■ **What you have to do**
Set down word for word the part of the text on Neil Young's album "Americana," starting at "String together songs" and ending at "out without sugarcoating.".

■ **Given text**
String together songs such as “Cortez the Killer,” “Pocahontas,” “Like an Inca,” “Powderfinger,” “Goin’ Home” and others from throughout Neil Young’s career, and you get a Howard Zinn-like alternative history of New World conquest, an accounting of what has been lost by indigenous people and the environment to violence and greed.

With “Americana,” Young funnels that worldview through a series of folk standards, some so ancient and familiar that they are now thought of as quaint, children’s songs, ingrained in the heads of the nation’s kindergartners. But these songs tell a deeper story about how America was built, and the album lays it out without sugarcoating.

In folk tradition, Young gives the songs new life by reconfiguring (and electrifying) them with his longtime band Crazy Horse, their first collaboration since 2003. For this quartet with decades of shared history, the process of recording is a kind of folk music; they set up and play in real time, letting the music ebb and surge in the moment with little regard to technical precision or steady tempos. Snippets of conversation between songs enhance the feeling of a studio session with all the formality of a campfire sing-along. An unusually intense sing-along with electric guitars, that is.

■ **Collected data**
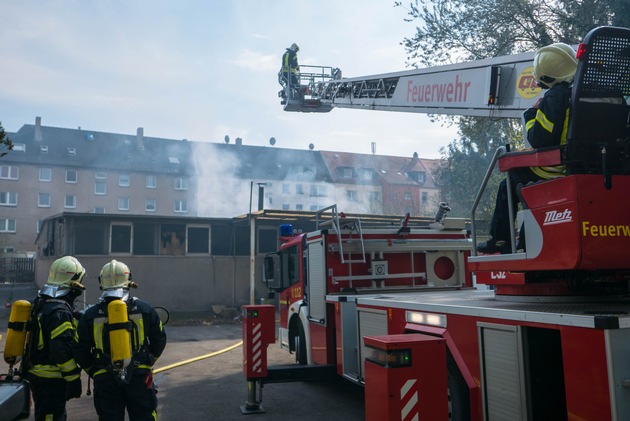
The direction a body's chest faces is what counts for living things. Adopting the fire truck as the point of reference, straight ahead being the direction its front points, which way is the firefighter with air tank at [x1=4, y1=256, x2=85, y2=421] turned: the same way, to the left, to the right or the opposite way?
to the right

■ **Task response**
String together songs such as “Cortez the Killer,” “Pocahontas,” “Like an Inca,” “Powderfinger,” “Goin’ Home” and others from throughout Neil Young’s career, and you get a Howard Zinn-like alternative history of New World conquest, an accounting of what has been lost by indigenous people and the environment to violence and greed.

With “Americana,” Young funnels that worldview through a series of folk standards, some so ancient and familiar that they are now thought of as quaint, children’s songs, ingrained in the heads of the nation’s kindergartners. But these songs tell a deeper story about how America was built, and the album lays it out without sugarcoating.